The year is coming to a close and what a year it has been - difficult, stressful, challenging and hard going both professionally and personally - but I have learnt a lot and I still have a smile on my face (well, most of the time!).
Thank heavens for the natural world though, it has been an excellent year for wildlife watching and has kept me sane and kept me going. The highlight has been 6 (or 7 or 8) British lifers - excellent views of Franklins gull, lesser grey shrike, desert wheatear and Hudsonian whimbrel and not so good views of great shearwater and yellow legged gull; misty views of Dalmation pelican which may or may not been deemed a wild bird but which did the decent thing and disappeared in the late autumn; and Eastern black redstart, a sub species of black redstart but which may become a full species.
Other bird highlights include cattle egret, glossy ibis, lesser scaup, great white egret, green winged teal, yellow browed warbler, woodlark, Jack snipe, great grey shrike, red backed shrike, Balearic shearwater, twite and snow bunting.
My year list is on 192, quite a surprise as I haven't been chasing a year list this year - this includes the potentially wild Dalmation pelican but not barnacle goose (I have such a block with this species, a common feral bird but I have never knowingly seen a genuine wildbird) and not long tailed duck (99.9% sure I saw one at Dawlish Warren but distant and heat hazy views and I couldn't refind it).

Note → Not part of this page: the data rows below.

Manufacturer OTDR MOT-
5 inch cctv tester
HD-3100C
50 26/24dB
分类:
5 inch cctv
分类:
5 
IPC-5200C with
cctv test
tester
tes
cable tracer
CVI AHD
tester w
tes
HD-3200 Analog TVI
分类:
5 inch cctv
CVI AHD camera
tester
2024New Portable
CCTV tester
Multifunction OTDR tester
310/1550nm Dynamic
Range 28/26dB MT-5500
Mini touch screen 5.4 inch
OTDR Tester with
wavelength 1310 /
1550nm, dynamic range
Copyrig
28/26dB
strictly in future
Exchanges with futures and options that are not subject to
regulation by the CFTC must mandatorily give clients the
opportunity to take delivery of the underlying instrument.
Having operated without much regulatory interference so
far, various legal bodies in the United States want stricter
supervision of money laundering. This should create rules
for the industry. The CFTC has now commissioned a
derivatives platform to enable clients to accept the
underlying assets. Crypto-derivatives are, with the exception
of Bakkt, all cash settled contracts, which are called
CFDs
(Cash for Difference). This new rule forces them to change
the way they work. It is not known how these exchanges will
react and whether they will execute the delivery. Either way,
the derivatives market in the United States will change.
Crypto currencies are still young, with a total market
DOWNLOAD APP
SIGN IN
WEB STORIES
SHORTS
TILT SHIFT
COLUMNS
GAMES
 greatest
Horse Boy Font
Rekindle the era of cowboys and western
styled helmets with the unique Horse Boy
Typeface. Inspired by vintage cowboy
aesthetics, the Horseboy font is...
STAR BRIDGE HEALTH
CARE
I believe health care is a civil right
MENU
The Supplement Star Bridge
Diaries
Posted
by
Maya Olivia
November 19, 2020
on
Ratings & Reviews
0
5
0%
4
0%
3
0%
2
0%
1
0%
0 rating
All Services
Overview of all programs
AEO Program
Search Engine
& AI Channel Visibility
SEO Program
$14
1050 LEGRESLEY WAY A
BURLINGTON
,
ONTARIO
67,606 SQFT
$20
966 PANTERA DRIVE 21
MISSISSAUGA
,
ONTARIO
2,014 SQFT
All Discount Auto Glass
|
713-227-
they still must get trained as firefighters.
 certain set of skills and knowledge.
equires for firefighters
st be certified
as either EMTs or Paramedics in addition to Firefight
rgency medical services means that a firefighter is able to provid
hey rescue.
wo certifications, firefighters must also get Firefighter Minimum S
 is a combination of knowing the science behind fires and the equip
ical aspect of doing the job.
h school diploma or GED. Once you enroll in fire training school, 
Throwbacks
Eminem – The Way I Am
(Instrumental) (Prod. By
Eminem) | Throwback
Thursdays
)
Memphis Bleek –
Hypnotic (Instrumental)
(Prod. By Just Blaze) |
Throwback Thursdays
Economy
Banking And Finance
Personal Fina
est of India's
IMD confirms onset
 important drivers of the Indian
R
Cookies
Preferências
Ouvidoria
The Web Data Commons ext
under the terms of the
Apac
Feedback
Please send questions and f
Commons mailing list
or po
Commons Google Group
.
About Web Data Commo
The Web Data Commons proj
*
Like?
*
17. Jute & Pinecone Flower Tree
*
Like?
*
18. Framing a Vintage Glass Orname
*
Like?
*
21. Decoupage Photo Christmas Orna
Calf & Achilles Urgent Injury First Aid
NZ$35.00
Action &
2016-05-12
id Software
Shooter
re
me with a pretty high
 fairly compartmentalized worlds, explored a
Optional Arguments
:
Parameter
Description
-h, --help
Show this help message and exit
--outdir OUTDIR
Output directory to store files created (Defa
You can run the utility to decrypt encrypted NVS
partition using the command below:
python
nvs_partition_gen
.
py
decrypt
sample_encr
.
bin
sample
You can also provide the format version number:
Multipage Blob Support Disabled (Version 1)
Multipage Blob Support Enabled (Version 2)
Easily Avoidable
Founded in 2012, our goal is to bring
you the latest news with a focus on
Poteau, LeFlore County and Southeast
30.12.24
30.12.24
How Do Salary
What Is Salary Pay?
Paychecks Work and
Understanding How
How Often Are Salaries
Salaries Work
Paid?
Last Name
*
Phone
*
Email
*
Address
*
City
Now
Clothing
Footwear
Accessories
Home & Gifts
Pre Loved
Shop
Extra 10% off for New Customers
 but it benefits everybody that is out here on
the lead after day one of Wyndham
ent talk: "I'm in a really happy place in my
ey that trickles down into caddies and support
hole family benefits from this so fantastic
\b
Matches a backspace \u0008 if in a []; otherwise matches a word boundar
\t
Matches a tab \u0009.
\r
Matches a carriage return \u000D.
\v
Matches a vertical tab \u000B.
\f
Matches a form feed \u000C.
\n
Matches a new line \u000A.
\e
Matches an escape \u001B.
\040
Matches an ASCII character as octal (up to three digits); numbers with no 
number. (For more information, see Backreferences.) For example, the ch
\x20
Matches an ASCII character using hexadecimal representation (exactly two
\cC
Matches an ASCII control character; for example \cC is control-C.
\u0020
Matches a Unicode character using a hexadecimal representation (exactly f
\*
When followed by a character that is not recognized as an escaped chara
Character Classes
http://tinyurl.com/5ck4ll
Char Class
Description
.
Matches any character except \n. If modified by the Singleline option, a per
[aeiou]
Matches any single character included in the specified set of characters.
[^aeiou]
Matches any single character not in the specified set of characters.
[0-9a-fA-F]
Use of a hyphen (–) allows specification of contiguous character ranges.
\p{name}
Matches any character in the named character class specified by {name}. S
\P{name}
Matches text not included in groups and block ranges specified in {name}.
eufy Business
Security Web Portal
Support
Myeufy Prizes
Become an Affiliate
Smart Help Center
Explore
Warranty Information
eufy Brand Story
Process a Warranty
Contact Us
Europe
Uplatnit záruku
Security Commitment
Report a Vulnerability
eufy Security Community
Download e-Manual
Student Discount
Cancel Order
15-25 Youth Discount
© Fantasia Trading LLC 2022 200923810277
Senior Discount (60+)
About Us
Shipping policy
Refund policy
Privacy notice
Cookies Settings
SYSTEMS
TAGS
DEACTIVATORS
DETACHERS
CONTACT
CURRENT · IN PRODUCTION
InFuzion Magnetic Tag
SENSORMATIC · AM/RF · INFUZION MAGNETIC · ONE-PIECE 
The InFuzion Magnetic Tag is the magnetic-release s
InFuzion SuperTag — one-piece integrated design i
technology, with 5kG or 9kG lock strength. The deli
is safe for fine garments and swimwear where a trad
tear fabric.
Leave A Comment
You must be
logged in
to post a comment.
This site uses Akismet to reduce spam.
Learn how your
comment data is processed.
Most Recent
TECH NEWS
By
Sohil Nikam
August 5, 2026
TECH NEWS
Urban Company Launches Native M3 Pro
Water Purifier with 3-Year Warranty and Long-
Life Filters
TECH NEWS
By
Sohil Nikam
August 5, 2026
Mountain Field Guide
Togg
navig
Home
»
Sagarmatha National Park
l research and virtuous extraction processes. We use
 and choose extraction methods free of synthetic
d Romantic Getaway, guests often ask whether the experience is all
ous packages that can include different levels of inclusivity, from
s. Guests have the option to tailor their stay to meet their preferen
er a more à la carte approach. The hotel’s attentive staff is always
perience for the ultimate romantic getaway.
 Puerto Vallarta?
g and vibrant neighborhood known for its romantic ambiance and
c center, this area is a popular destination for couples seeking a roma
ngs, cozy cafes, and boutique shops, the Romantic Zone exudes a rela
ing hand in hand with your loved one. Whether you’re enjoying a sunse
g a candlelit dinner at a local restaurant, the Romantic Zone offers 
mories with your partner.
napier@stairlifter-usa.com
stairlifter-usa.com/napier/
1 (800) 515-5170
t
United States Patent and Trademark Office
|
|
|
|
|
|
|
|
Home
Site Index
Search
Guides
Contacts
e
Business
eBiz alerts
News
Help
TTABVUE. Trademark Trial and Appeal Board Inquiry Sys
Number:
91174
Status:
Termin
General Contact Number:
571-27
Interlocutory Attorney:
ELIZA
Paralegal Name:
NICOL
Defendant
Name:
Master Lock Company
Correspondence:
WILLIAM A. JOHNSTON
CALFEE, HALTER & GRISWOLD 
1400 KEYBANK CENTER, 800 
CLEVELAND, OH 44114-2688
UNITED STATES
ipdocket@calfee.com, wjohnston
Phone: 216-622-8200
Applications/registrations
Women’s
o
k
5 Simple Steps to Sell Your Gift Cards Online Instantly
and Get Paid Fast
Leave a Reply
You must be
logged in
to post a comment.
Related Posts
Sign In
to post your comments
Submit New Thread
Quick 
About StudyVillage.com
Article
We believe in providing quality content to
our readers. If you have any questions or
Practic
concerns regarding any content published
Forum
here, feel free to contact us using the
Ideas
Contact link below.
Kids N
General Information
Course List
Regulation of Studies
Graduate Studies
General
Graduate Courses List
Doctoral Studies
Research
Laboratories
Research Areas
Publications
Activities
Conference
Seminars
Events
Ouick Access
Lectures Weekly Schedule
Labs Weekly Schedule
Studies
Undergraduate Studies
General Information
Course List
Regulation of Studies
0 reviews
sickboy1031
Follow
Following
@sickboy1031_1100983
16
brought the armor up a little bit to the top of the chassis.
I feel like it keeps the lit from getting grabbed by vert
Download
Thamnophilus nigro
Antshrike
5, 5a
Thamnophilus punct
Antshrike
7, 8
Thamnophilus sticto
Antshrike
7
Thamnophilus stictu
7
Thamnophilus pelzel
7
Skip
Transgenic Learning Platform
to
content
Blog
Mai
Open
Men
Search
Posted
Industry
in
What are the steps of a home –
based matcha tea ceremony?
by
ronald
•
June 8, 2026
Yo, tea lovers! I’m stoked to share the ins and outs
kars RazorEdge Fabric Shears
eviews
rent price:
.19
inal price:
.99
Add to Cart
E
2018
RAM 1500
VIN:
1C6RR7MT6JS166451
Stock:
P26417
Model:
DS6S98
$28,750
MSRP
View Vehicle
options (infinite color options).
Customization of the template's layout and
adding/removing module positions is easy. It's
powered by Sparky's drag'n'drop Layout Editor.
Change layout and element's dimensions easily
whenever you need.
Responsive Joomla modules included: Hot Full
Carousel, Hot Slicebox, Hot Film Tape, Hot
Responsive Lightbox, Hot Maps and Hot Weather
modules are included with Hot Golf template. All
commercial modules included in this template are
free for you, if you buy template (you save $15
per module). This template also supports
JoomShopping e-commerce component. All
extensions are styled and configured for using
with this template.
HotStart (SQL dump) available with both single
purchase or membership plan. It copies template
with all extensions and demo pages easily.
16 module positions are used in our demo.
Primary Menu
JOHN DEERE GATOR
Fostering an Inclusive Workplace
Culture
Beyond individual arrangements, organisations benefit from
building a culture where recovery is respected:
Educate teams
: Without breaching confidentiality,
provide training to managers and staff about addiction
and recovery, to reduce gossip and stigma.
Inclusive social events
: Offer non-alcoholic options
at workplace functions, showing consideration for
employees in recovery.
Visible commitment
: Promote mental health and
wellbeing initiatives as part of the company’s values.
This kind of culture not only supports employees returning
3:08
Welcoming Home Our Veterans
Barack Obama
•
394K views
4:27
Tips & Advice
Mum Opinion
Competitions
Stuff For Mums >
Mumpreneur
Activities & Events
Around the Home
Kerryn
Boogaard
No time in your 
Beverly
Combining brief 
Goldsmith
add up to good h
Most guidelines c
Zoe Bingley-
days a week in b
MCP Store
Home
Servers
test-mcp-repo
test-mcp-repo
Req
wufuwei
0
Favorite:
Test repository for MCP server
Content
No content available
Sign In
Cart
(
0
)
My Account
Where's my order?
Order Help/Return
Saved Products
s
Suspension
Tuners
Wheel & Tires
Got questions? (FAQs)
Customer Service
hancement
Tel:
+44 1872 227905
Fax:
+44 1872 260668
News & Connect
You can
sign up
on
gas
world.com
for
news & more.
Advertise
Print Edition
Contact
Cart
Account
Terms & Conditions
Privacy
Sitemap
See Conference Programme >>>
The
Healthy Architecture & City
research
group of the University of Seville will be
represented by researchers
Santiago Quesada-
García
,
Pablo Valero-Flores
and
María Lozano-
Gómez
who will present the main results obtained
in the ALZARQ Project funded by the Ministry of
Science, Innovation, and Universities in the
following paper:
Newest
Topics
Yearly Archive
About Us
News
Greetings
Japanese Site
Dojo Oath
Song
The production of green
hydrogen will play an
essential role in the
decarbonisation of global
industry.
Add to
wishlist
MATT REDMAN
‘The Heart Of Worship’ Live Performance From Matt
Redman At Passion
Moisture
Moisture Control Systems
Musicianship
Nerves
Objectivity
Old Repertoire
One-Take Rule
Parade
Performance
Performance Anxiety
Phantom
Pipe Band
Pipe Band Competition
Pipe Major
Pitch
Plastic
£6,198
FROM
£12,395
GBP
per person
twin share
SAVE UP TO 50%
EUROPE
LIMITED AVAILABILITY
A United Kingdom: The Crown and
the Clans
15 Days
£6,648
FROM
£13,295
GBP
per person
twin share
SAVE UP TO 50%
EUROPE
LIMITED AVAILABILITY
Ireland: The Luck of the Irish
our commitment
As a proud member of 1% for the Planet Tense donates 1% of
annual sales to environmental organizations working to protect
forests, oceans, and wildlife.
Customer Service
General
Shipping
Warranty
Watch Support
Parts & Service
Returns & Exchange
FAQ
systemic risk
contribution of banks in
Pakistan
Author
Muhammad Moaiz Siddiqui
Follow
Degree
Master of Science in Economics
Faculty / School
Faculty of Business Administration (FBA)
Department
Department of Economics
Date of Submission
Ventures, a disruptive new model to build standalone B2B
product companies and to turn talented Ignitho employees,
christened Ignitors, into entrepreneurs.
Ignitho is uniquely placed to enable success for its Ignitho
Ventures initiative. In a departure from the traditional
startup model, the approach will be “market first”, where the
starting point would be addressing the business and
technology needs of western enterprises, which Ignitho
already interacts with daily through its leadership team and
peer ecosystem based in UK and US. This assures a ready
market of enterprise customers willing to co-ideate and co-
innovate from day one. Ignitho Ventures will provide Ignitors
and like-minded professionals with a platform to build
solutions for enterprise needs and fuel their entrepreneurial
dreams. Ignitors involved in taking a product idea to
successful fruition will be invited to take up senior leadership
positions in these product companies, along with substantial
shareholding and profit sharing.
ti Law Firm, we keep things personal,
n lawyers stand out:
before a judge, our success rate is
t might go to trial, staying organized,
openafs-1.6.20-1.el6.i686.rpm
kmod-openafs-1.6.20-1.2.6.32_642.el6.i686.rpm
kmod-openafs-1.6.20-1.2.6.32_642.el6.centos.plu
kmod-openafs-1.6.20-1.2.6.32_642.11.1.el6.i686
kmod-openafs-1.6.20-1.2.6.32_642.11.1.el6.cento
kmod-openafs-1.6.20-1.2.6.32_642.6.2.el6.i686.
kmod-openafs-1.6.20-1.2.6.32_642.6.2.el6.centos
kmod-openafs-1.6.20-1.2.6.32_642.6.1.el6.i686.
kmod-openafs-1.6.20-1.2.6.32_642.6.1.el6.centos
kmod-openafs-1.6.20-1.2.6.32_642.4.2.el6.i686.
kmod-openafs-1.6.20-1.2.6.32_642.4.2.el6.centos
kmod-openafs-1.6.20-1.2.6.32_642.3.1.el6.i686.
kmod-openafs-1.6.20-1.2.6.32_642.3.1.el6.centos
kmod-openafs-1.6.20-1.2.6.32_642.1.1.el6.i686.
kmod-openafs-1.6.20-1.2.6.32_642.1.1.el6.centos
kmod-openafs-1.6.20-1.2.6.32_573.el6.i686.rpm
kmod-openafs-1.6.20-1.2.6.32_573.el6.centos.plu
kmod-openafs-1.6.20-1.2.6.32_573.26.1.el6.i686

It also includes grasshopper warbler and nightjar, birds I heard but did not see, but not sub-species - pale bellied brent goose, Eastern black redstart and white wagtail.
Despite the poor weather at times and noticeably low numbers of common species it was a good year for butterflies with more species seen this year than last year. Four new species were seen - Adonis blue, small blue, Glanville fritillary and wood white - and good views were had of some scarce species - marsh fritillary, small pearl bordered fritillary, high brown fritillary, grayling, brown argus, clouded yellow and silver studded blue.
Mothing was not so good due to the often poor weather and working mostly early shifts but I managed to see most of my favourite moths with an eyed hawkmoth being a nice find in the back yard.
Lesser butterfly orchid, common dolphin, harbour porpoise, hare, my first ever live badger in the New Forest and harbour seal were also highlights as was the trip to Lundy and the Penzance pelagic. Trips to the USA and Canada and Croatia and Slovenia provided some interesting wildlife sightings too.
And so to 2017 - what will it bring? I hope work and family issues will improve but I think that is unlikely, hopefully after this years difficulties I will be better able to deal with what life will throw at me. I still have my wildlife though and I have plans for pelagic trips, butterfly trips and bird life ticks along with saving up to buy a Swarovski telescope - Happy New Year!